Only the lines holding the word "right" are wanted; copy each of them from the listing.
[Dataset entries — start]
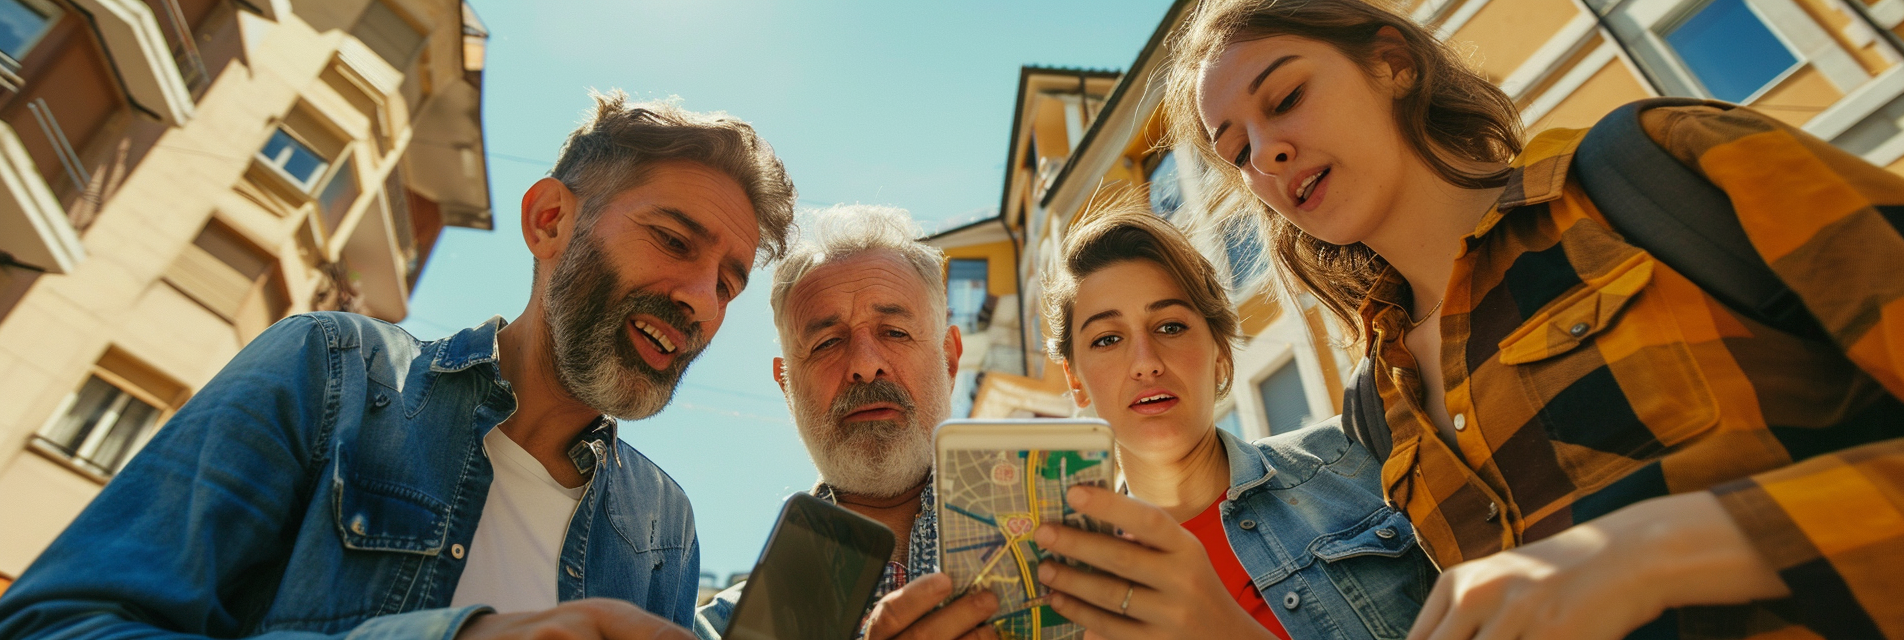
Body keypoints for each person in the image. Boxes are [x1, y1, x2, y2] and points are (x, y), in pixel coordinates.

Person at [1165, 0, 1904, 638]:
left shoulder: (1658, 170)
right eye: (1237, 152)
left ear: (1393, 65)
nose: (1267, 153)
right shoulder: (1378, 410)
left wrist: (1667, 549)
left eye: (1286, 97)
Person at [0, 90, 796, 640]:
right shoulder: (334, 372)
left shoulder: (665, 526)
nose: (701, 298)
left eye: (729, 281)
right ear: (550, 219)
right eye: (674, 240)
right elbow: (58, 622)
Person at [1031, 197, 1434, 640]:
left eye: (1170, 327)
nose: (1144, 363)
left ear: (1220, 354)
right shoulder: (1062, 596)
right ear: (1075, 379)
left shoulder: (1362, 461)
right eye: (1107, 339)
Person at [694, 205, 999, 640]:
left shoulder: (1060, 573)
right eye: (826, 343)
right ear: (786, 386)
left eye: (894, 331)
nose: (864, 365)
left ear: (949, 360)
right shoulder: (720, 630)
[Dataset entries — finish]
▶ Answer for this exercise
right eye: (1237, 152)
right shoulder: (1378, 410)
right shoulder: (334, 372)
right ear: (550, 219)
right eye: (674, 240)
right elbow: (58, 622)
right shoulder: (1062, 596)
right ear: (1075, 379)
right eye: (1107, 339)
right eye: (826, 343)
right ear: (786, 386)
right shoulder: (720, 630)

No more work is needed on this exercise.